My worst mediation was my first mediation. Cause and effect? Maybe, but it had a number of elements I suspect even experienced mediators would have found challenging. Going in, the case looked like a straight-forward employee-employer dispute over job opportunities. I had taken the case for the experience, but I got more than I bargained for.

I was not completely unprepared. I had taken basic and advanced mediation training from well respected practitioners. I also had a wonderful experience at the Harvard Negotiation Project, including a one-on-one practice simulation with Getting to Yes author Roger Fisher. In order to get “real world” experience, I volunteered as a mediator with the Maryland Commission on Human Relations. The Commission was an excellent place to begin because I had the benefit of its good training sessions in which I learned to refine my techniques. In addition, the Commission’s policy is to have new mediators observe at least one mediation before they start to mediate for the program, and I was fortunate to be able to watch one of the best in my state ply her trade.

However, I was not prepared for what confronted me when the Commission’s call came for me to do my first mediation. It was a cornucopia of difficulties:

  • Classic Power Imbalance. In the far corner (metaphorically speaking), the complainant was at the very bottom of the organizational structure. Opposing him was the owner of the company. His words and body language said loud and clear that he was out to put this employee in his place and keep him there. The owner, for example, several times during the session jumped to his feet and screamed into the complainant’s face that he was a worthless employee, he should be fired, and all he would ever be good for was menial work.

  • Age Difference. The complainant was very young, probably under 20. I judged the owner to be in his late 60s or early 70s.

  • Offensive Behavior. I took an instant disliking to the owner because he was manipulative, loud, and generally obnoxious. He was skilled in the use of high-pressure tactics, and he did not wait long to try to intimidate me. Half way through my opening statement about how the mediation process works, his cell phone rang. Despite my offer to suspend the session, he took the call and explained that his mother had just been taken to the emergency room. Given the owner’s age, I quickly calculated that his mother would have to have been older than Methusala, so I doubted his story and suspected that he had arranged for someone to call him 15 minutes after the mediation was scheduled to start. Putting that aside in order to give him the benefit of the doubt, I asked him if he wanted to re-schedule. My doubts were confirmed when he said he wanted to continue and did not show any apparent concern for his mother.

**Problems to work on**:
1. In the account of a first mediation, with which organization did the writer volunteer as a mediator to gain "real world" experience?
2. From the mediation account, copy out word for word the stretch from "However, I was" through "or early 70s.".

**Given records**:
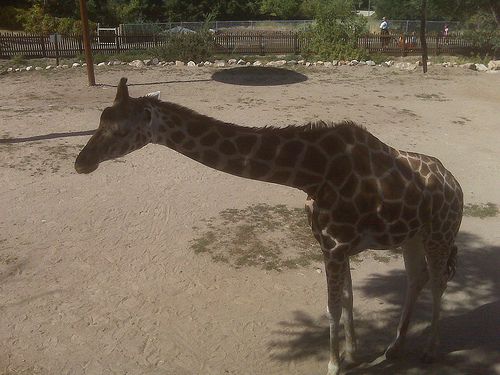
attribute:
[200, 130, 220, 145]
spot — brown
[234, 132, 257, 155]
spot — brown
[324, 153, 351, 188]
spot — brown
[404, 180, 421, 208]
spot — brown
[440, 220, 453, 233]
spot — brown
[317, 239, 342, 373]
leg — skinny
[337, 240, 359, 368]
leg — skinny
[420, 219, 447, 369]
leg — skinny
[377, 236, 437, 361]
leg — skinny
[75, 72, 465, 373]
giraffe — baby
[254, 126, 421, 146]
hair — sticking up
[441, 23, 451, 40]
children — visiting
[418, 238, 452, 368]
leg — giraffe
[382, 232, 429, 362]
leg — giraffe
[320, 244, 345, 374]
leg — giraffe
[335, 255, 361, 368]
leg — giraffe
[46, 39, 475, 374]
giraffe — standing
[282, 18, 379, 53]
bush — green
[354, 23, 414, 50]
mother — visiting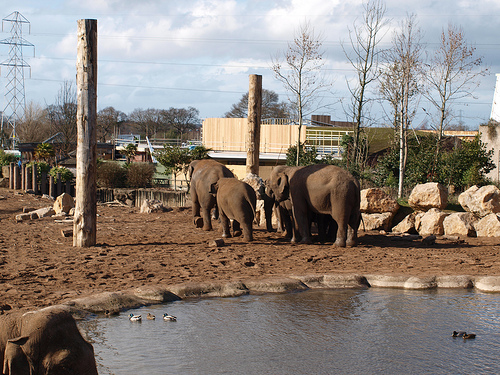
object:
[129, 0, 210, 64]
clouds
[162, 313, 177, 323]
duck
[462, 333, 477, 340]
duck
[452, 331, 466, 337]
duck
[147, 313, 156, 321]
duck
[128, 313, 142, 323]
duck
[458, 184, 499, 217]
rock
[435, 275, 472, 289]
rock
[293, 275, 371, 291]
rock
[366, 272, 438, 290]
rock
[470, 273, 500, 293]
rock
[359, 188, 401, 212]
rock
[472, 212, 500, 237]
rock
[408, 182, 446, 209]
rock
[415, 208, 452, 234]
rock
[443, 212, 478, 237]
rock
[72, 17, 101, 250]
stump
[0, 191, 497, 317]
dirt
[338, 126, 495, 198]
bushes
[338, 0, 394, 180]
trees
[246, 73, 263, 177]
pole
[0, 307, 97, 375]
head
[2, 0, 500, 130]
sky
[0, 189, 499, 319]
ground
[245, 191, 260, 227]
tail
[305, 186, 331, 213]
stomach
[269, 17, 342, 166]
trees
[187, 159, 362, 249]
elephant group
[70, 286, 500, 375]
pond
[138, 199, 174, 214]
stones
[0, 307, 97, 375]
elephant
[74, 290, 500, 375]
water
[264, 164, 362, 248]
elephant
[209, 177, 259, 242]
elephant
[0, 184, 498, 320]
sand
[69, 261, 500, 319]
barrier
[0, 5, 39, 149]
tower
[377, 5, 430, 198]
trees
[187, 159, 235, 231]
elephant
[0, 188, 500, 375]
area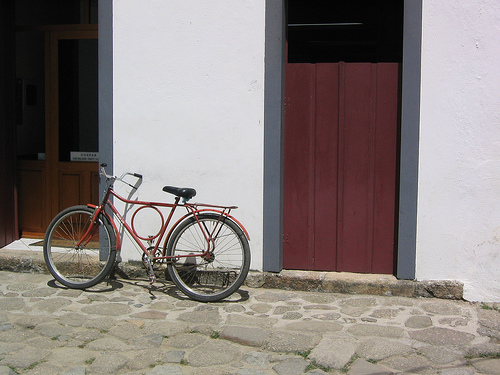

**Answers for the tasks**:
1. The Maryland Commission on Human Relations.

2.
However, I was not prepared for what confronted me when the Commission’s call came for me to do my first mediation. It was a cornucopia of difficulties:

  • Classic Power Imbalance. In the far corner (metaphorically speaking), the complainant was at the very bottom of the organizational structure. Opposing him was the owner of the company. His words and body language said loud and clear that he was out to put this employee in his place and keep him there. The owner, for example, several times during the session jumped to his feet and screamed into the complainant’s face that he was a worthless employee, he should be fired, and all he would ever be good for was menial work.

  • Age Difference. The complainant was very young, probably under 20. I judged the owner to be in his late 60s or early 70s.